Des dizaines d’écoles sont fermées ou partiellement fermées, dans plusieurs régions du Niger, à cause de la sécheresse. Selon le Bureau de coordination des affaires humanitaires de l’ONU à Niamey, 33 000 enfants d’éleveurs ont abandonné leur scolarité pour suivre leur parents à la recherche d’aires de pâturages. Les zones les plus affectées sont Zinder avec plus de 17 000 abandons d’élèves et Tahoua avec 12 000 élèves concernés selon l’ONU. Des zones particulièrement frappées par le manque de fourrage.

Salle de classe au Niger.
© AFP PHOTO/PIERRE VERDY

Des élèves qui suivent leurs parents éleveurs pendant deux ou trois semaines, voire un mois et des écoles qui perdent 50 % ou plus de leur effectif. Dans les zones d’élevage, la déscolarisation atteint ces dernières semaines un niveau alarmant selon les Nations unies.

En cause, la sécheresse qui assèche les points d’eau et fait qu’il n’y a plus de fourrage.

Les enseignants qui voient leur classe se vider sont démunis. C’est le cas d’Abdelwahab Souley Magagi, instituteur dans une école nomade du département de Belbedgi au nord de la région de Zinder.

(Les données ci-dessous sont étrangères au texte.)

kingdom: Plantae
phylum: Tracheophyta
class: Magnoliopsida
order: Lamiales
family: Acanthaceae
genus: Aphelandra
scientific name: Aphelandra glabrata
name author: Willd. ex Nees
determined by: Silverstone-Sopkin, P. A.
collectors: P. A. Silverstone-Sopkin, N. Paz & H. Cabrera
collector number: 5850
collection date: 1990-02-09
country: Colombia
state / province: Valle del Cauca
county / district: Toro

Il faut trouver des moyens d’aider les parents insiste t-il : « Il n’y a pas une cantine scolaire dans mon école, il n’y a pas une banque d’aliments de détail dans mon village. S’il y avait une banque céréalière, peut-être on va se concerter entre nous avec les parents d’élèves. Au moins payer de quoi garder leurs enfants avec nous. Peut-être on va trouver une solution, construire des dortoirs, pour retenir les élèves pendant un temps donné ».

En attendant, Abdelwahab Souley Magagi se contente de faire l’appel chaque jour. Sur 300 élèves ils ne sont plus qu’une cinquantaine dans son école. Il ne reste plus que ceux dont les parents ne sont pas éleveurs.